たとえ取り戻せたとしてもどこかの段階で兄貴から卒業しないと前に進めなそうだから、そのきっかけになるのが圭ちゃんかなと思ったら似てやがるとかどうすんのかなこれって感じ。一筋縄ではいかないなあ。
5、6話では「あの熱血おまわり」として躊躇なく撃てた相手が、人間的には大好きでさっきまでじゃれていた「圭ちゃん」になってしまったことで撃てなくなってしまったという変化が今回。それがコンプレックスぐっさり突かれて「似てんじゃねえよめんどくせえ」で陰を帯びて不穏な感じもしてきたけどどっちの方向に向かうんだろう。
今週のノエルさん。
コレクションが猛烈な悪臭を消していたと知って
つかさ「快盗!そ、それを金庫に戻せ!」
透真「戻すかあっ!」
生命と存在意義をかけた極限状態での魂からの叫びをぶつけ合う二人の間で
ノエル「ちょちょちょ、待ってぇ(汗)」
普段は余裕綽々で両陣営を振り回したり仕切ったりして、自分が疑われても責められても飄々と受け流すくせに、両陣営がもめ出すと途端に間に挟まってオロオロしだすノエルさんがかわいい。
隠し事をされた時の反応や表情も良かった。
自分が魁利に圭一郎を探らせたことで起きた変化をどう受け止めるのか受け止めないのか。快盗の中でも空っぽの部屋を見てしまった魁利のことは特に気にかけてるんじゃないかなって願望込みで見えるから気になる。
パトレン達にとってのコレクション、VSビークルについての認識は、他の方とのやりとりのおかげで今回自分なりに整理できたかな。
今回回収しようとしたスプラッシュとこれまで気に留めてなかったように見える他のコレクションとの違いは、第一に怪人の金庫の中にあるか否か、次に乗り物の形をしているか、なのかなと。
クレーンの時の経験から、乗り物の形をしていれば既に改良済みでたとえ出所がギャングラーでも使えると思い込んでいそうだけど、それがもし怪人の金庫に入っていたら市民の安全第一で金庫ごと撃破優先なんじゃないかなと。

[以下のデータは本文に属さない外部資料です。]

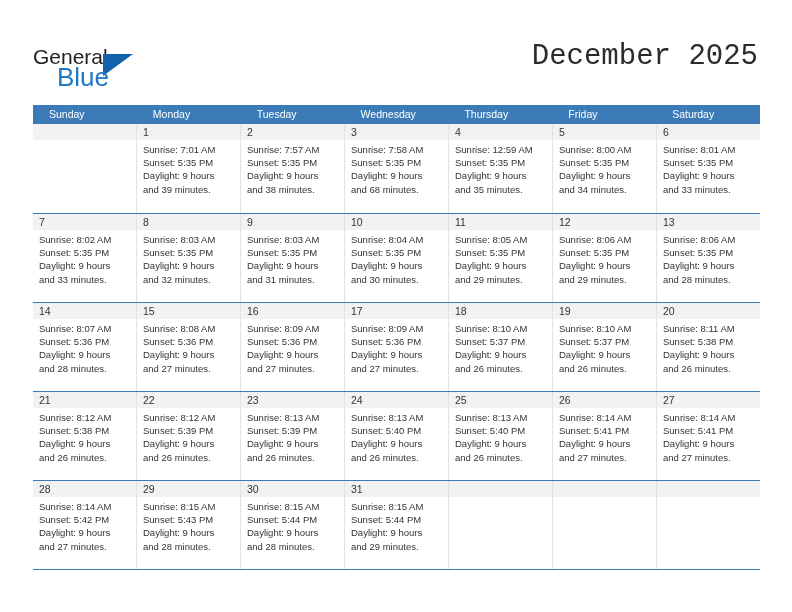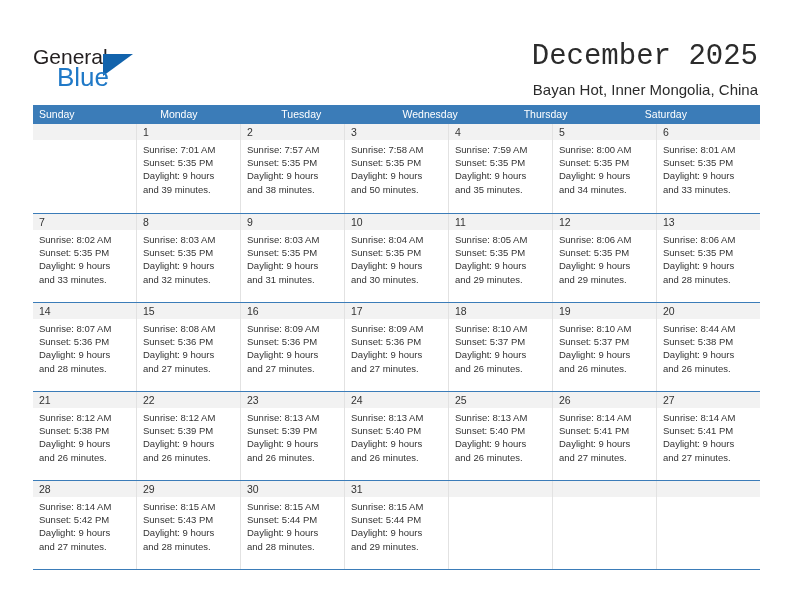--- a/index.html
+++ b/index.html
@@ -172,7 +172,6 @@
 
     <div class="title-block">
       <div class="cal-title">December 2025</div>
-      <div class="cal-subtitle">Bayan Hot, Inner Mongolia, China</div>
     </div>
 
   </div>

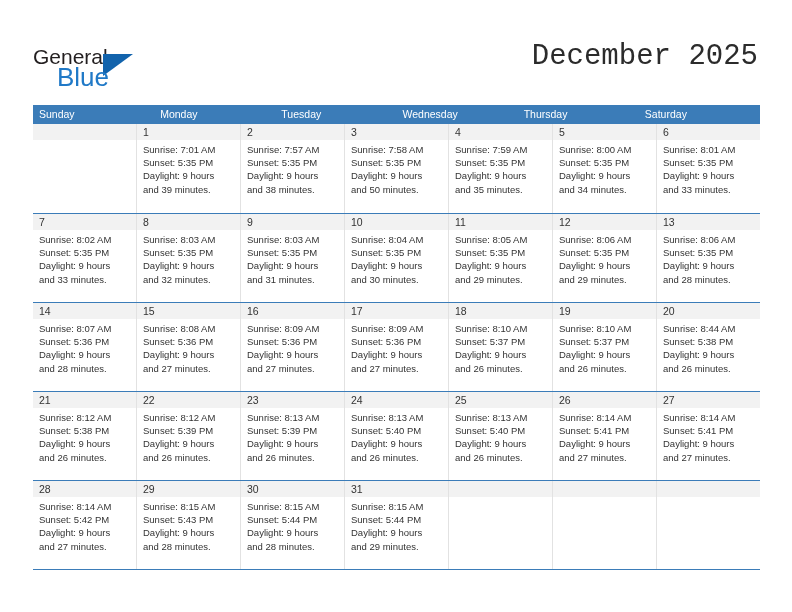--- a/index.html
+++ b/index.html
@@ -105,7 +105,7 @@
     color: #ffffff;
     font-size: 10.5px;
     line-height: 19px;
-    padding-left: 6px;
+    padding-left: 16px;
     box-sizing: border-box;
     white-space: nowrap;
   }

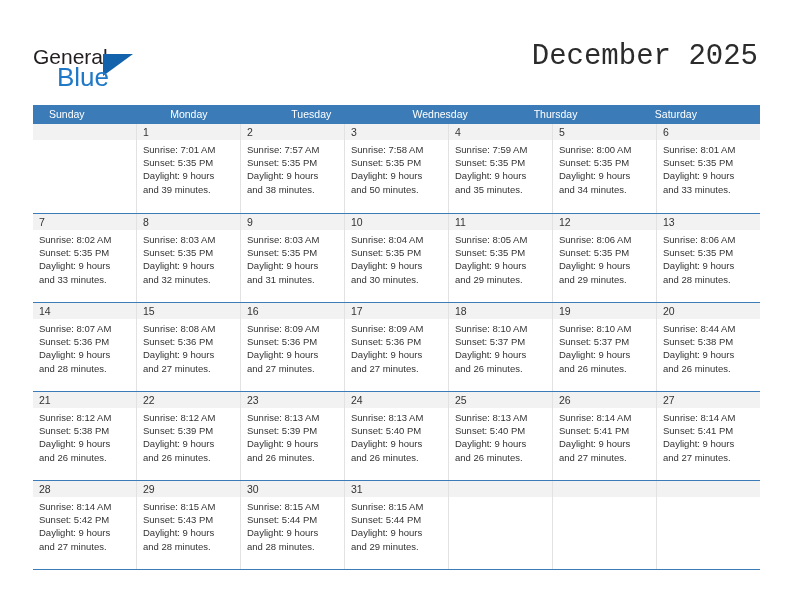--- a/index.html
+++ b/index.html
@@ -184,6 +184,7 @@
       <div class="dow">Tuesday</div>
       <div class="dow">Wednesday</div>
       <div class="dow">Thursday</div>
+      <div class="dow">Friday</div>
       <div class="dow">Saturday</div>
     </div>
 

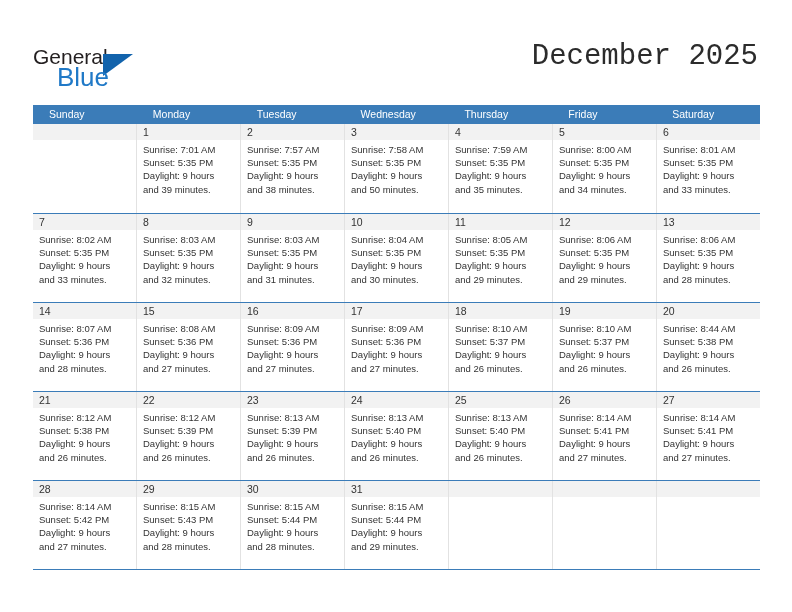--- a/index.html
+++ b/index.html
@@ -223,7 +223,7 @@
           <div class="day">
             <div class="day-num">4</div>
             <div class="day-info">
-              <div>Sunrise: 7:59 AM</div>
+              <div>Sunrise: 12:59 AM</div>
               <div>Sunset: 5:35 PM</div>
               <div>Daylight: 9 hours</div>
               <div>and 35 minutes.</div>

ビークル奪還のために怪人との戦いを引き伸ばそうとしたらビンタだったし。
今回は相手が人間ならVSビークルを回収して戦力強化を図れる貴重な機会だった。現時点で快盗にしか新ビークルを渡さないノエルは信用できないってのが冒頭の下手すぎる隠し事にも繋がっていそうだし。
でももし相手が実はギャングラーで目の前で金庫にしまったら、圭一郎は即座にスプラッシュを諦めて倒そうとしたのかもと思ったりする。仮に金庫を開ける手段があったとしても、それで怪人を取り逃がして市民の被害を拡大させるよりは撃破優先なのかなって。